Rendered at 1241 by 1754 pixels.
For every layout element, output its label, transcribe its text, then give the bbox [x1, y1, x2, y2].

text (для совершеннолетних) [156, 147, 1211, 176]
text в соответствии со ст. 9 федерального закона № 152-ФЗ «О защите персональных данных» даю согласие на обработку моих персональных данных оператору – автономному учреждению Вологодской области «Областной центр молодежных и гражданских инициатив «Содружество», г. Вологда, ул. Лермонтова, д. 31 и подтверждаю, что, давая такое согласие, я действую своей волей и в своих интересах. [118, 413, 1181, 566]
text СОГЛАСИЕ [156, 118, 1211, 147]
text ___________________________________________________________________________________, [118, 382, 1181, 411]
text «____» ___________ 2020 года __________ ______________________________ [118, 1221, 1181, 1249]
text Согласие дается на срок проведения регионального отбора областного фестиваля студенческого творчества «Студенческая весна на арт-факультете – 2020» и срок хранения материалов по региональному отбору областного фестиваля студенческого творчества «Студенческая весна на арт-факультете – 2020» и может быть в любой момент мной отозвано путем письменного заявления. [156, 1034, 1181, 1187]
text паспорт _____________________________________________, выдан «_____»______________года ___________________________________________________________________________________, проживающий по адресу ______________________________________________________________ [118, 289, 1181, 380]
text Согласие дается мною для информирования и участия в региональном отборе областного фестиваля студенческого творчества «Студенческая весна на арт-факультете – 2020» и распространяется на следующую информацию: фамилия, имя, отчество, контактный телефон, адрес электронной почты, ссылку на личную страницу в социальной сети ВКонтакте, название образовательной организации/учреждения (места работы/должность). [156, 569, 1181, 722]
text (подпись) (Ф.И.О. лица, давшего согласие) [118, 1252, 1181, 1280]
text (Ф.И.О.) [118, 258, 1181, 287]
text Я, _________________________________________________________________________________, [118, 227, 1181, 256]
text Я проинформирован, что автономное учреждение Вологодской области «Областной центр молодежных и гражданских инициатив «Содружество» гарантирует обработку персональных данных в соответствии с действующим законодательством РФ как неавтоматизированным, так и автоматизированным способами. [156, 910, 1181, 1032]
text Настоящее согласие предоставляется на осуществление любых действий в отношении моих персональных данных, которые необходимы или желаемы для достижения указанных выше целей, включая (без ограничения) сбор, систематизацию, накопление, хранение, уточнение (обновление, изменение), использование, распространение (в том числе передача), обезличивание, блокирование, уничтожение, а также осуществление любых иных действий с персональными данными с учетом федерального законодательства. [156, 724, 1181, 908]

————

__ABOUT THIS EXERCISE__. How many lines of the listing contain "фестиваля"? Say only that number.

__OUTPUT FOR THIS TASK__. 2